Comments on the proposed regulations and the draft policy regarding exclusions from critical habitat may be made until July 11.

Designating Critical Habitat

Critical habitat includes the habitat essential for the conservation of a listed species and is subject to special protections. The designation of critical habitat under the ESA both facilitates conservation efforts by identifying areas that are essential to species recovery and establishes the scope of the Services’ obligation to safeguard critical habitat. Any federal project, or any project with a federal permit or funding, must consult with the FWS or NMFS under Section 7 of the ESA to ensure the federal action would not result in the “destruction or adverse modification” of critical habitat.

The federal designation of critical habitat can also influence the scope of review under certain state statutes, such as the California Environmental Quality Act.[1] Given the ESA’s impact on development, environmental review and the process to obtain federal permits, any proposed changes to rules implementing the ESA have significant implications, particularly those affecting the definition and scope of critical habitat.

Although the Services characterize the first proposed rule on the designation of critical habitat as one intended to simply clarify procedures, the rule would also affect the substantive criteria for designating critical habitat. The bulk of the proposed changes are indeed minor in effect, however the Services also propose defining for the first time the “geographical area occupied by the species” at the time of listing — the key geographic determinant of the scope of critical habitat.

In keeping with recent court decisions, such as Otay Mesa Property LP v. U.S. Department of Interior, the proposed rule would allow the Services to make a postlisting determination of species occupancy based on the currently known distribution of the species. The rule would also clarify that “occupied” includes even those areas only used periodically or temporarily by a listed species at some point in its life history, so long as the Services make such determination using evidence of regular periodic use.

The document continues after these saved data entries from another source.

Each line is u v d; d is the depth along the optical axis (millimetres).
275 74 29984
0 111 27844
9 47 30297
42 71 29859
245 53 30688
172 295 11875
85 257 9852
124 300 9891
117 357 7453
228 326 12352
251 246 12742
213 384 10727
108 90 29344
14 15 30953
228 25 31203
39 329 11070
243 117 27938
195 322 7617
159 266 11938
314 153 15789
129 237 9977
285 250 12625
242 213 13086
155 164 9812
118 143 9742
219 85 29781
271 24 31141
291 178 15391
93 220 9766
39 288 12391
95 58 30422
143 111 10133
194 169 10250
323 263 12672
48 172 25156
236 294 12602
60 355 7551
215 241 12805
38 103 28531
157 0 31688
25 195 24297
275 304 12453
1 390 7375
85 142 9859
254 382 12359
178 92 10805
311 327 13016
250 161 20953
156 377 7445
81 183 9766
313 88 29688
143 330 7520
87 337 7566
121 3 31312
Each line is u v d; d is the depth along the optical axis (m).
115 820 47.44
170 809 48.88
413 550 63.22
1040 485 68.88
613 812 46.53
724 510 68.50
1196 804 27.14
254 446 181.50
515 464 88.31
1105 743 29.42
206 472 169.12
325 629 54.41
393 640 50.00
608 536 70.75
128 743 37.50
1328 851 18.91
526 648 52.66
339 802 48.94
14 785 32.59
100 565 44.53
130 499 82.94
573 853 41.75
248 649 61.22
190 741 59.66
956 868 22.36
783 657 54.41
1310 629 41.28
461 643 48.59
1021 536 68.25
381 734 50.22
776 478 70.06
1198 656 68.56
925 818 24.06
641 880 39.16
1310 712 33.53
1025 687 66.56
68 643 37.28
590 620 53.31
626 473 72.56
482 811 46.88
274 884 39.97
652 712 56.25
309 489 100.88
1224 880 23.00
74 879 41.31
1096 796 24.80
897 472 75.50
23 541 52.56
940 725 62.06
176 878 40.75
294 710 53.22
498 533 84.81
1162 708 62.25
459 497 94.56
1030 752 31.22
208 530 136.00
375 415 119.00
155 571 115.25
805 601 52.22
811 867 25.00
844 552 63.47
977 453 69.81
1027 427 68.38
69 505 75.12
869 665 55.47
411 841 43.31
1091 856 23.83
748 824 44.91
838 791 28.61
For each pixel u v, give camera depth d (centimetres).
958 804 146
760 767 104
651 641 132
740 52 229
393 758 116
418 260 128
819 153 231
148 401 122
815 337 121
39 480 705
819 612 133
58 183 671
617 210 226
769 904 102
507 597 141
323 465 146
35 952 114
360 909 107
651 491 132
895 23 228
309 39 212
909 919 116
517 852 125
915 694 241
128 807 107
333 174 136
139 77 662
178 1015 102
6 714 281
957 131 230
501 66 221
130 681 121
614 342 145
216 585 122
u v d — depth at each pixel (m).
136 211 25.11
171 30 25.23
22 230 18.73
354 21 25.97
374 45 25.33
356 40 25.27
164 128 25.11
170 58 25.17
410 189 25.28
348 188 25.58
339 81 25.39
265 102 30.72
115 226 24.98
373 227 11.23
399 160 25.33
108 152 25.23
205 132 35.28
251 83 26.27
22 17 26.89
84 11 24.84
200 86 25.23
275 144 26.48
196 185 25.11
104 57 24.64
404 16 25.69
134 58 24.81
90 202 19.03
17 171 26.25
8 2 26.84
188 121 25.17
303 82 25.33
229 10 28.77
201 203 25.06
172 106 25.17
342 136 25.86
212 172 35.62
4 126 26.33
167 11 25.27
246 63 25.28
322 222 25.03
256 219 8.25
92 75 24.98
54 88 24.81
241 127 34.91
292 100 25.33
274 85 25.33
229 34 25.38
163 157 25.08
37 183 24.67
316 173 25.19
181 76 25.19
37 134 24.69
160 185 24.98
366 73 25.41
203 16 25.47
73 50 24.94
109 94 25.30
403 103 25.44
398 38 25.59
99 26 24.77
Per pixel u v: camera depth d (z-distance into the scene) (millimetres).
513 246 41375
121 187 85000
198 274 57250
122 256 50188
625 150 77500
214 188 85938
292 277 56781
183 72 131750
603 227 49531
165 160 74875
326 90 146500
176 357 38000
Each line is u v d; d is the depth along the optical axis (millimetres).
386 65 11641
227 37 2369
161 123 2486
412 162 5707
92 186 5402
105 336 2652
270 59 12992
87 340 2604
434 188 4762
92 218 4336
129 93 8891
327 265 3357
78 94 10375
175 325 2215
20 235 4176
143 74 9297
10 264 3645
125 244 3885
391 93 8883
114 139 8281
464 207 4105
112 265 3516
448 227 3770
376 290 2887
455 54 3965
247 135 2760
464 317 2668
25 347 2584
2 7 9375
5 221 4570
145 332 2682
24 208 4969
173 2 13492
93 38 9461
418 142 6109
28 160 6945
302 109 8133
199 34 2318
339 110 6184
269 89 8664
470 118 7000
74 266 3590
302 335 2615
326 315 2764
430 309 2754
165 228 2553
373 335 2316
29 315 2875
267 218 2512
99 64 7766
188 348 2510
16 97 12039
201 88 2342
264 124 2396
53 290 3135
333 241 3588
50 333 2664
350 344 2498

Defining “Destruction or Adverse Modification” of Critical Habitat

The second proposed rule would interpret the ESA’s term “destruction or adverse modification” of critical habitat.[2] Courts previously held that the prior regulation defining this clause was invalid and inconsistent with the ESA’s purpose of ensuring survival as well as facilitating recovery of listed species. See, for example, Sierra Club v. U.S. Fish and Wildlife Service and Gifford Pinchot Task Force v. U.S. Fish and Wildlife Service. Subsequently, the FWS issued guidance in 2004 instructing the regions to ignore the invalidated definition and to designate critical habitat to achieve both survival and recovery of listed species.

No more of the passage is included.